··· PASSAGE FOR REVIEW ···

The 18th Yusaku Kamekura Design Award MIKI Ken

Award-winning work: Publicity posters for solo exhibition “APPLE+” (cl: DNP Foundation for Cultural Promotion)(cl: Tokyo Design Week)

Message from the awardee

I have vivid memories of the 1964 Tokyo Olympics. I was in the fourth grade of elementary school at the time. On my desk I had a triangular-shaped coin bank from what was then the Tokai Bank, and on its three sides were the Olympic emblem – a red sun on a white background, representing the Japanese flag, and five gold rings – and two Olympic posters, one depicting track and field and the other about swimming. At the time I knew nothing at all about Yusaku Kamekura. It was only after I later aspired to become a designer that I came to know of him. I’ll never forget the day I first met Mr. Kamekura. It was in 1994, when I was holding a one-man show at Creation Gallery G8. In those days Mr. Kamekura had his design office on the second floor of the Recruit Building, where G8 is located, and I went to pay my respects. All this occurred just as I was eagerly awaiting the outcome of the competition to design the logo of the Tokyo International Forum. No sooner had I offered Mr. Kamekura my words of greeting than, straight off, he said, “Your logo for the Tokyo International Forum wasn’t selected in the final round of judging. Designing such things isn’t easy.” Those were the first words I received from this man I looked up to as the “grand deity of design.” “With your logo, you’re assuming you’d be working up all its applications. Logos have to stand up to anything. That’s not easy to achieve, especially in the case of logos of a public nature. They have to be strong enough not to budge regardless of who tries to develop something from them, even if they’re placed somewhat obliquely. More than anything, they have to express an idea with complete clarity. That’s what logos are all about.” Those words remain indelibly etched in my memory even today.

···

## APPLY WHAT YOU READ
1 > List every item that the Kamekura Design Award message says appeared on the sides of the coin bank.
2 > Resume the Kamekura Design Award message, writing onward from its final sentence in the same reflective first-person voice.

··· DATA SUPPLIED ···

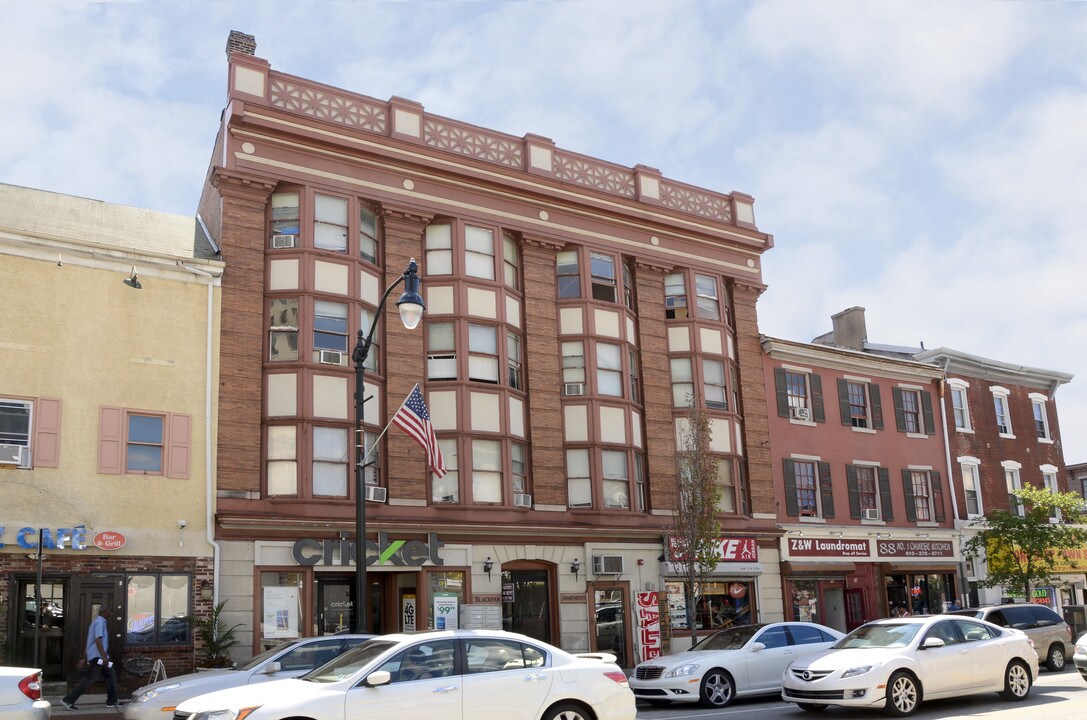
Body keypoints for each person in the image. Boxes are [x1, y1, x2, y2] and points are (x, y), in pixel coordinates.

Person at [62, 606, 118, 710]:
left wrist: (84, 658)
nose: (111, 613)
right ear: (104, 612)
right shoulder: (100, 623)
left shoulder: (97, 622)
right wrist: (104, 656)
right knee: (89, 679)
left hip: (98, 657)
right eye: (110, 611)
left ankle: (112, 701)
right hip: (99, 657)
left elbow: (89, 642)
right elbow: (97, 640)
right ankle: (68, 700)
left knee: (111, 676)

···

## TASK-BY-TASK RESULTS
1 >
- The Olympic emblem: a red sun on a white background, representing the Japanese flag, and five gold rings
- An Olympic poster depicting track and field
- An Olympic poster about swimming

2 >
Quite a long time has passed since then, and I never dreamed that someday I’d be notified that I’d received the Yusaku Kamekura Design Award. I received the award for my posters publicizing my “APPLE+” exhibition, which evolved out of my “APPLE” design education program. This is a framework aimed at getting students to realize both the enjoyment and the profundity of design, through use of the everyday apple. Through a variety of unique exercises – for example, observation employing embodiment, extraction of colors lurking in the natural world, the true meaning of things found within restrictions, creative thinking involving serendipitous encounters, etc. – “APPLE” functions as a textbook that makes students become aware of and ultimately remember all of these processes. It makes me very happy to receive acclaim for design having “education,” a social issue, as its theme. In undertaking this project, the optical illusions featured in the posters were created under the supervision of Akiyoshi Kitaoka, a renowned psychologist and professor at Ritsumeikan University. I also received cooperation from many other specialists. I have continuously asked what design means, using media of every kind: posters, spatial design, interactive design, video, music, 3D modeling, books, etc. And with great seriousness students have anguished over their responses. It is thanks to the diligent efforts made by everyone that I have received this award. I wish to take this occasion to express my deep gratitude to you all.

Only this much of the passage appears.